### Task prompt
Without including any picture, write out the entries exactly as they stand.

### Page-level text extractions
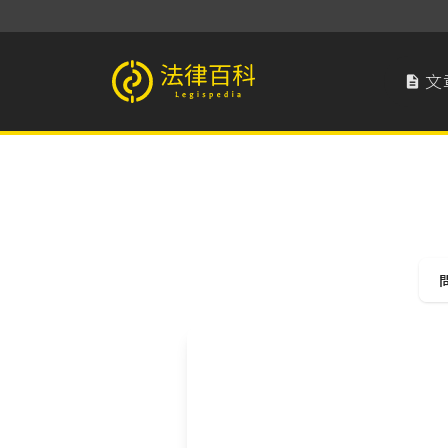
文

法律百科 Legispedia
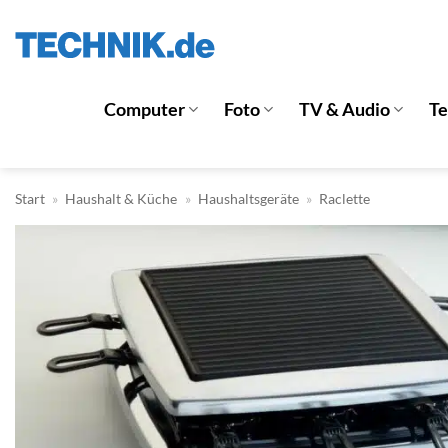
Zum
Inhalt
springen
Computer
Foto
TV & Audio
T
Start
»
Haushalt & Küche
»
Haushaltsgeräte
»
Raclette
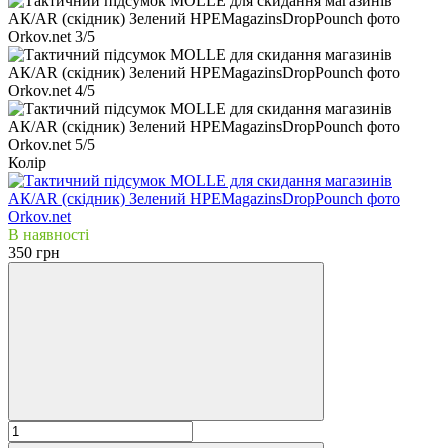
Колір
В наявності
350 грн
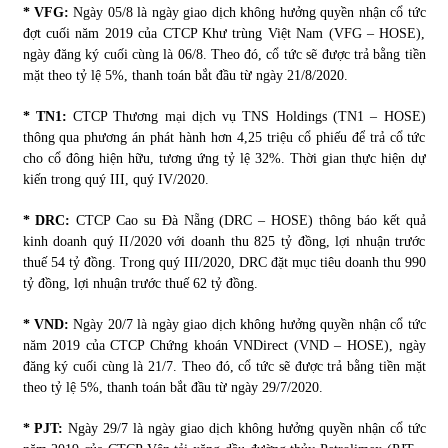
* VFG:
Ngày 05/8 là ngày giao dịch không hưởng quyền nhận cổ tức
đợt cuối năm 2019 của CTCP Khư trùng Việt Nam (VFG – HOSE),
ngày đăng ký cuối cùng là 06/8. Theo đó, cổ tức sẽ được trả bằng tiền
mặt theo tỷ lệ 5%, thanh toán bắt đầu từ ngày 21/8/2020.
* TN1:
CTCP Thương mại dịch vụ TNS Holdings (TN1 – HOSE)
thông qua phương án phát hành hơn 4,25 triệu cổ phiếu để trả cổ tức
cho cổ đông hiện hữu, tương ứng tỷ lệ 32%. Thời gian thực hiện dự
kiến trong quý III, quý IV/2020.
* DRC:
CTCP Cao su Đà Nẵng (DRC – HOSE) thông báo kết quả
kinh doanh quý II/2020 với doanh thu 825 tỷ đồng, lợi nhuận trước
thuế 54 tỷ đồng. Trong quý III/2020, DRC đặt mục tiêu doanh thu 990
tỷ đồng, lợi nhuận trước thuế 62 tỷ đồng.
* VND:
Ngày 20/7 là ngày giao dịch không hưởng quyền nhận cổ tức
năm 2019 của CTCP Chứng khoán VNDirect (VND – HOSE), ngày
đăng ký cuối cùng là 21/7. Theo đó, cổ tức sẽ được trả bằng tiền mặt
theo tỷ lệ 5%, thanh toán bắt đầu từ ngày 29/7/2020.
* PJT:
Ngày 29/7 là ngày giao dịch không hưởng quyền nhận cổ tức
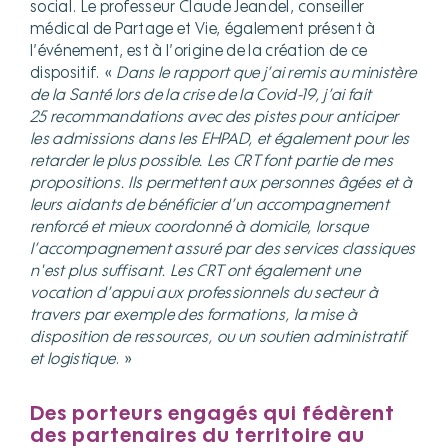
social. Le professeur Claude Jeandel, conseiller
médical de Partage et Vie, également présent à
l’événement, est à l’origine de la création de ce
dispositif. «
Dans le rapport que j’ai remis au ministère
de la Santé lors de la crise de la Covid-19, j’ai fait
25 recommandations avec des pistes pour anticiper
les admissions dans les EHPAD, et également pour les
retarder le plus possible. Les CRT font partie de mes
propositions. Ils permettent aux personnes âgées et à
leurs aidants de bénéficier d’un accompagnement
renforcé et mieux coordonné à domicile, lorsque
l’accompagnement assuré par des services classiques
n'est plus suffisant. Les CRT ont également une
vocation d’appui aux professionnels du secteur à
travers par exemple des formations, la mise à
disposition de ressources, ou un soutien administratif
et logistique
. »
D
es porteurs engagés qui fédèrent
des partenaires du territoire au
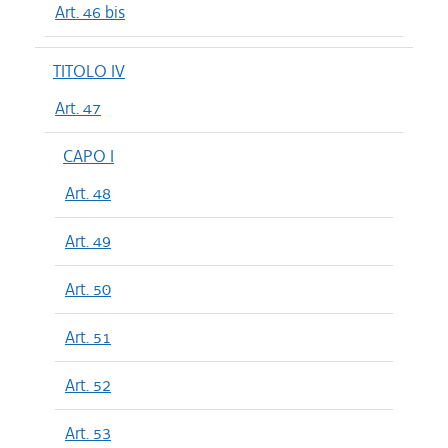
Art. 46 bis
TITOLO IV
Art. 47
CAPO I
Art. 48
Art. 49
Art. 50
Art. 51
Art. 52
Art. 53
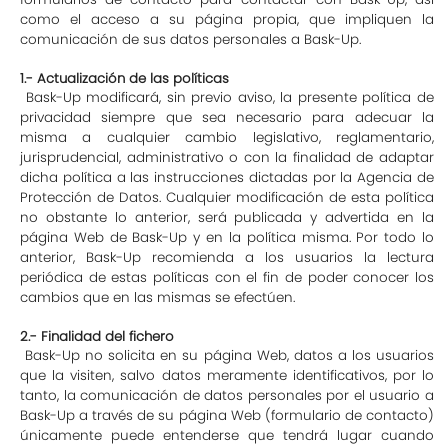
como el acceso a su página propia, que impliquen la
comunicación de sus datos personales a Bask-Up.
1.- Actualización de las políticas
Bask-Up modificará, sin previo aviso, la presente política de
privacidad siempre que sea necesario para adecuar la
misma a cualquier cambio legislativo, reglamentario,
jurisprudencial, administrativo o con la finalidad de adaptar
dicha política a las instrucciones dictadas por la Agencia de
Protección de Datos. Cualquier modificación de esta política
no obstante lo anterior, será publicada y advertida en la
página Web de Bask-Up y en la política misma. Por todo lo
anterior, Bask-Up recomienda a los usuarios la lectura
periódica de estas políticas con el fin de poder conocer los
cambios que en las mismas se efectúen.
2.- Finalidad del fichero
Bask-Up no solicita en su página Web, datos a los usuarios
que la visiten, salvo datos meramente identificativos, por lo
tanto, la comunicación de datos personales por el usuario a
Bask-Up a través de su página Web (formulario de contacto)
únicamente puede entenderse que tendrá lugar cuando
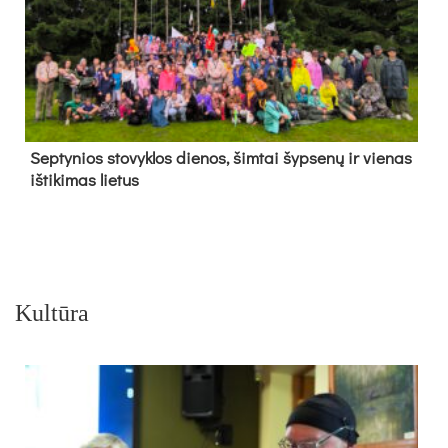
Sep­ty­nios sto­vyk­los die­nos, šim­tai šyp­se­nų ir vie­nas
iš­ti­ki­mas lie­tus
Kultūra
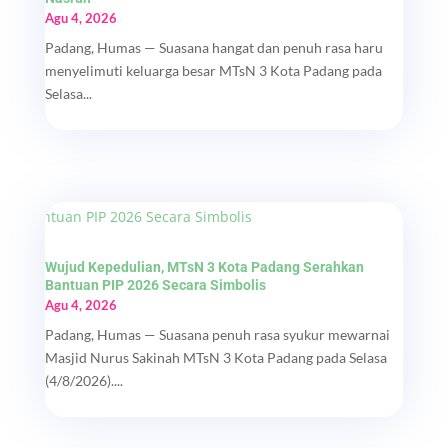
Agu 4, 2026
Padang, Humas — Suasana hangat dan penuh rasa haru
menyelimuti keluarga besar MTsN 3 Kota Padang pada
Selasa...
Wujud Kepedulian, MTsN 3 Kota Padang Serahkan
Bantuan PIP 2026 Secara Simbolis
Agu 4, 2026
Padang, Humas — Suasana penuh rasa syukur mewarnai
Masjid Nurus Sakinah MTsN 3 Kota Padang pada Selasa
(4/8/2026)....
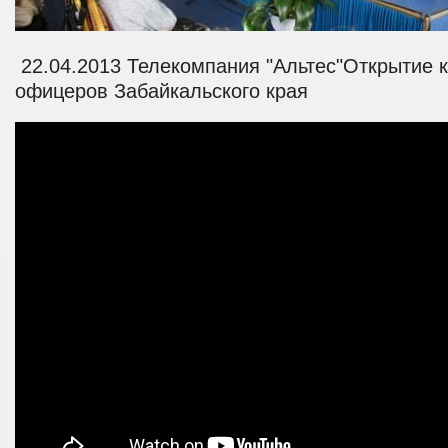
22.04.2013
Телекомпания "Альтес"Открытие 
офицеров Забайкальского края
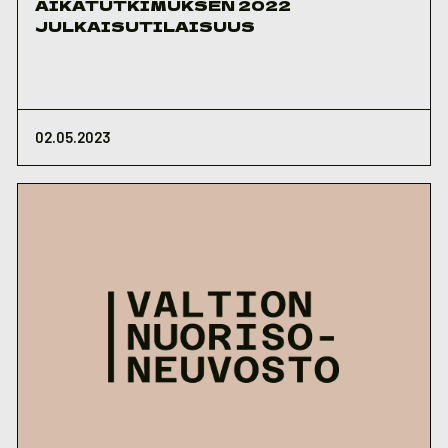
AIKATUTKIMUKSEN 2022
JULKAISUTILAISUUS
02.05.2023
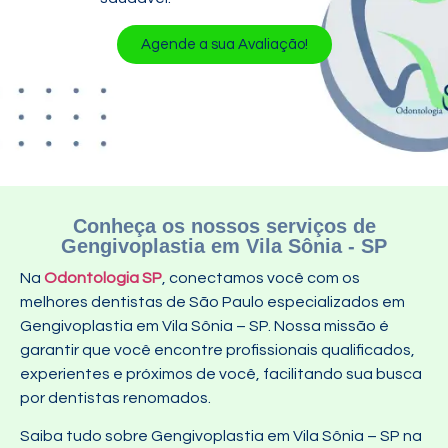
Agende a sua Avaliação!
Conheça os nossos serviços de
Gengivoplastia em Vila Sônia - SP
Na
Odontologia SP
, conectamos você com os
melhores dentistas de São Paulo especializados em
Gengivoplastia em Vila Sônia – SP. Nossa missão é
garantir que você encontre profissionais qualificados,
experientes e próximos de você, facilitando sua busca
por dentistas renomados.
Saiba tudo sobre Gengivoplastia em Vila Sônia – SP na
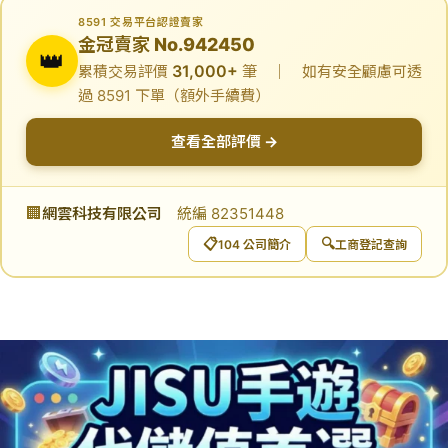
8591 交易平台認證賣家
金冠賣家 No.942450
👑
31,000+
累積交易評價
筆 ｜ 如有安全顧慮可透
過 8591 下單（額外手續費）
查看全部評價 →
🏢
網雲科技有限公司
統編 82351448
📋
🔍
104 公司簡介
工商登記查詢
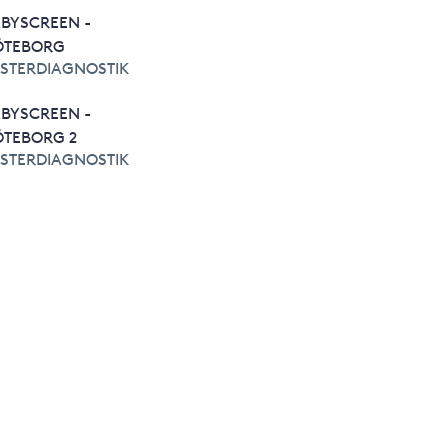
BYSCREEN -
ÖTEBORG
STERDIAGNOSTIK
BYSCREEN -
TEBORG 2
STERDIAGNOSTIK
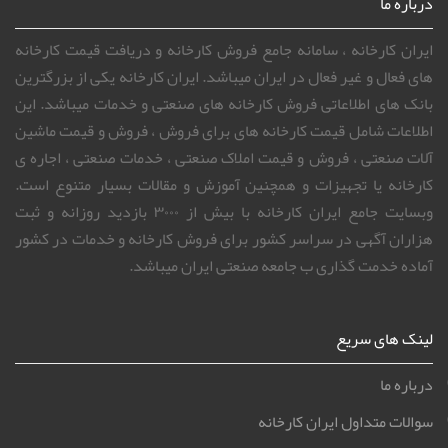
درباره ما
ایران کارخانه ، سامانه جامع فروش کارخانه و دریافت قیمت کارخانه
های فعال و غیر فعال در ایران میباشد. ایران کارخانه یکی از بزرگترین
بانک های اطلاعاتی فروش کارخانه های صنعتی و خدمات میباشد. این
اطلاعات شامل قیمت کارخانه های برای فروش ، فروش و قیمت ماشین
آلات صنعتی ، فروش و قیمت املاک صنعتی ، خدمات صنعتی ، اجاره ی
کارخانه یا تجهیزات و همچنین آموزش و مقالات بسیار متنوع است.
وبسایت جامع ایران کارخانه با بیش از ۳۰۰۰ بازدید روزانه و ثبت
هزاران آگهی در سراسر کشور برای فروش کارخانه و خدمات در کشور
آماده خدمت گذاری ب جامعه صنعتی ایران میباشد.
لینک های سریع
درباره ما
سوالات متداول ایران کارخانه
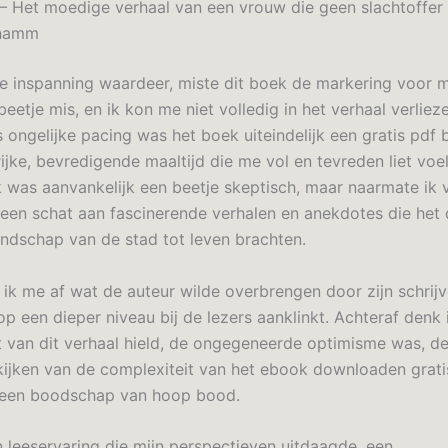
n – Het moedige verhaal van een vrouw die geen slachtoffer 
Thamm
e inspanning waardeer, miste dit boek de markering voor m
eetje mis, en ik kon me niet volledig in het verhaal verlie
s ongelijke pacing was het boek uiteindelijk een gratis pdf
rijke, bevredigende maaltijd die me vol en tevreden liet voe
k was aanvankelijk een beetje skeptisch, maar naarmate ik v
 een schat aan fascinerende verhalen en anekdotes die het 
landschap van de stad tot leven brachten.
ik me af wat de auteur wilde overbrengen door zijn schrijv
op een dieper niveau bij de lezers aanklinkt. Achteraf denk 
t van dit verhaal hield, de ongegeneerde optimisme was, d
ijken van de complexiteit van het ebook downloaden gratis
 een boodschap van hoop bood.
 leeservaring die mijn perspectieven uitdaagde, een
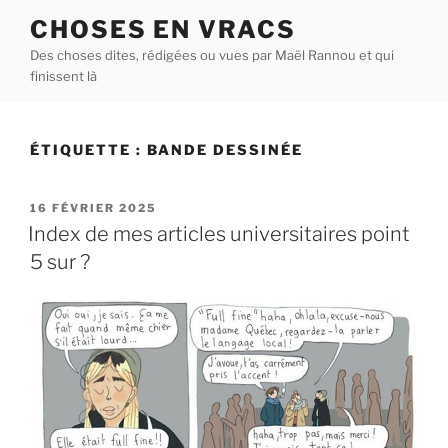
Aller
CHOSES EN VRACS
au
Des choses dites, rédigées ou vues par Maël Rannou et qui
contenu
finissent là
principal
ÉTIQUETTE :
BANDE DESSINÉE
PUBLIÉ
16 FÉVRIER 2025
LE
Index de mes articles universitaires point
5 sur ?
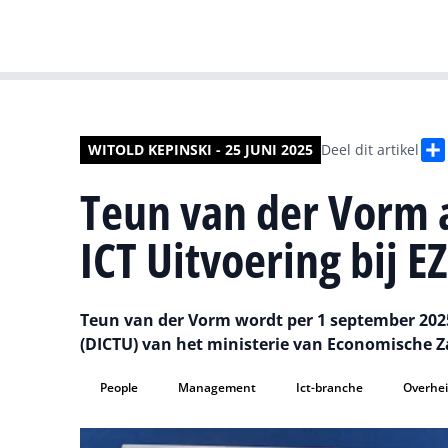
WITOLD KEPINSKI - 25 JUNI 2025
Deel dit artikel
Teun van der Vorm 
ICT Uitvoering bij EZ
Teun van der Vorm wordt per 1 september 202
(DICTU) van het ministerie van Economische 
People
Management
Ict-branche
Overhe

### Task output
文

法律百科 Legispedia
Zum
Inhalt
springen
Computer
Foto
TV & Audio
T
Start
»
Haushalt & Küche
»
Haushaltsgeräte
»
Raclette
Колір
В наявності
350 грн
* VFG:
Ngày 05/8 là ngày giao dịch không hưởng quyền nhận cổ tức
đợt cuối năm 2019 của CTCP Khư trùng Việt Nam (VFG – HOSE),
ngày đăng ký cuối cùng là 06/8. Theo đó, cổ tức sẽ được trả bằng tiền
mặt theo tỷ lệ 5%, thanh toán bắt đầu từ ngày 21/8/2020.
* TN1:
CTCP Thương mại dịch vụ TNS Holdings (TN1 – HOSE)
thông qua phương án phát hành hơn 4,25 triệu cổ phiếu để trả cổ tức
cho cổ đông hiện hữu, tương ứng tỷ lệ 32%. Thời gian thực hiện dự
kiến trong quý III, quý IV/2020.
* DRC:
CTCP Cao su Đà Nẵng (DRC – HOSE) thông báo kết quả
kinh doanh quý II/2020 với doanh thu 825 tỷ đồng, lợi nhuận trước
thuế 54 tỷ đồng. Trong quý III/2020, DRC đặt mục tiêu doanh thu 990
tỷ đồng, lợi nhuận trước thuế 62 tỷ đồng.
* VND:
Ngày 20/7 là ngày giao dịch không hưởng quyền nhận cổ tức
năm 2019 của CTCP Chứng khoán VNDirect (VND – HOSE), ngày
đăng ký cuối cùng là 21/7. Theo đó, cổ tức sẽ được trả bằng tiền mặt
theo tỷ lệ 5%, thanh toán bắt đầu từ ngày 29/7/2020.
* PJT:
Ngày 29/7 là ngày giao dịch không hưởng quyền nhận cổ tức
social. Le professeur Claude Jeandel, conseiller
médical de Partage et Vie, également présent à
l’événement, est à l’origine de la création de ce
dispositif. «
Dans le rapport que j’ai remis au ministère
de la Santé lors de la crise de la Covid-19, j’ai fait
25 recommandations avec des pistes pour anticiper
les admissions dans les EHPAD, et également pour les
retarder le plus possible. Les CRT font partie de mes
propositions. Ils permettent aux personnes âgées et à
leurs aidants de bénéficier d’un accompagnement
renforcé et mieux coordonné à domicile, lorsque
l’accompagnement assuré par des services classiques
n'est plus suffisant. Les CRT ont également une
vocation d’appui aux professionnels du secteur à
travers par exemple des formations, la mise à
disposition de ressources, ou un soutien administratif
et logistique
. »
D
es porteurs engagés qui fédèrent
des partenaires du territoire au
Art. 46 bis
TITOLO IV
Art. 47
CAPO I
Art. 48
Art. 49
Art. 50
Art. 51
Art. 52
Art. 53
como el acceso a su página propia, que impliquen la
comunicación de sus datos personales a Bask-Up.
1.- Actualización de las políticas
Bask-Up modificará, sin previo aviso, la presente política de
privacidad siempre que sea necesario para adecuar la
misma a cualquier cambio legislativo, reglamentario,
jurisprudencial, administrativo o con la finalidad de adaptar
dicha política a las instrucciones dictadas por la Agencia de
Protección de Datos. Cualquier modificación de esta política
no obstante lo anterior, será publicada y advertida en la
página Web de Bask-Up y en la política misma. Por todo lo
anterior, Bask-Up recomienda a los usuarios la lectura
periódica de estas políticas con el fin de poder conocer los
cambios que en las mismas se efectúen.
2.- Finalidad del fichero
Bask-Up no solicita en su página Web, datos a los usuarios
que la visiten, salvo datos meramente identificativos, por lo
tanto, la comunicación de datos personales por el usuario a
Bask-Up a través de su página Web (formulario de contacto)
únicamente puede entenderse que tendrá lugar cuando
Sep­ty­nios sto­vyk­los die­nos, šim­tai šyp­se­nų ir vie­nas
iš­ti­ki­mas lie­tus
Kultūra
Agu 4, 2026
Padang, Humas — Suasana hangat dan penuh rasa haru
menyelimuti keluarga besar MTsN 3 Kota Padang pada
Selasa...
Wujud Kepedulian, MTsN 3 Kota Padang Serahkan
Bantuan PIP 2026 Secara Simbolis
Agu 4, 2026
Padang, Humas — Suasana penuh rasa syukur mewarnai
Masjid Nurus Sakinah MTsN 3 Kota Padang pada Selasa
(4/8/2026)....
22.04.2013
Телекомпания "Альтес"Открытие 
офицеров Забайкальского края
AIKATUTKIMUKSEN 2022
JULKAISUTILAISUUS
02.05.2023
Agende a sua Avaliação!
Conheça os nossos serviços de
Gengivoplastia em Vila Sônia - SP
Na
Odontologia SP
, conectamos você com os
melhores dentistas de São Paulo especializados em
Gengivoplastia em Vila Sônia – SP. Nossa missão é
garantir que você encontre profissionais qualificados,
experientes e próximos de você, facilitando sua busca
por dentistas renomados.
Saiba tudo sobre Gengivoplastia em Vila Sônia – SP na
8591 交易平台認證賣家
金冠賣家 No.942450
👑
31,000+
累積交易評價
筆 ｜ 如有安全顧慮可透
過 8591 下單（額外手續費）
查看全部評價 →
🏢
網雲科技有限公司
統編 82351448
📋
🔍
104 公司簡介
工商登記查詢
BYSCREEN -
ÖTEBORG
STERDIAGNOSTIK
BYSCREEN -
TEBORG 2
STERDIAGNOSTIK
درباره ما
ایران کارخانه ، سامانه جامع فروش کارخانه و دریافت قیمت کارخانه
های فعال و غیر فعال در ایران میباشد. ایران کارخانه یکی از بزرگترین
بانک های اطلاعاتی فروش کارخانه های صنعتی و خدمات میباشد. این
اطلاعات شامل قیمت کارخانه های برای فروش ، فروش و قیمت ماشین
آلات صنعتی ، فروش و قیمت املاک صنعتی ، خدمات صنعتی ، اجاره ی
کارخانه یا تجهیزات و همچنین آموزش و مقالات بسیار متنوع است.
وبسایت جامع ایران کارخانه با بیش از ۳۰۰۰ بازدید روزانه و ثبت
هزاران آگهی در سراسر کشور برای فروش کارخانه و خدمات در کشور
آماده خدمت گذاری ب جامعه صنعتی ایران میباشد.
لینک های سریع
درباره ما
سوالات متداول ایران کارخانه
n – Het moedige verhaal van een vrouw die geen slachtoffer 
Thamm
e inspanning waardeer, miste dit boek de markering voor m
eetje mis, en ik kon me niet volledig in het verhaal verlie
s ongelijke pacing was het boek uiteindelijk een gratis pdf
rijke, bevredigende maaltijd die me vol en tevreden liet voe
k was aanvankelijk een beetje skeptisch, maar naarmate ik v
 een schat aan fascinerende verhalen en anekdotes die het 
landschap van de stad tot leven brachten.
ik me af wat de auteur wilde overbrengen door zijn schrijv
op een dieper niveau bij de lezers aanklinkt. Achteraf denk 
t van dit verhaal hield, de ongegeneerde optimisme was, d
ijken van de complexiteit van het ebook downloaden gratis
 een boodschap van hoop bood.
 leeservaring die mijn perspectieven uitdaagde, een
Aller
CHOSES EN VRACS
au
Des choses dites, rédigées ou vues par Maël Rannou et qui
contenu
finissent là
principal
ÉTIQUETTE :
BANDE DESSINÉE
PUBLIÉ
16 FÉVRIER 2025
LE
Index de mes articles universitaires point
5 sur ?
WITOLD KEPINSKI - 25 JUNI 2025
Deel dit artikel
Teun van der Vorm 
ICT Uitvoering bij EZ
Teun van der Vorm wordt per 1 september 202
(DICTU) van het ministerie van Economische 
People
Management
Ict-branche
Overhe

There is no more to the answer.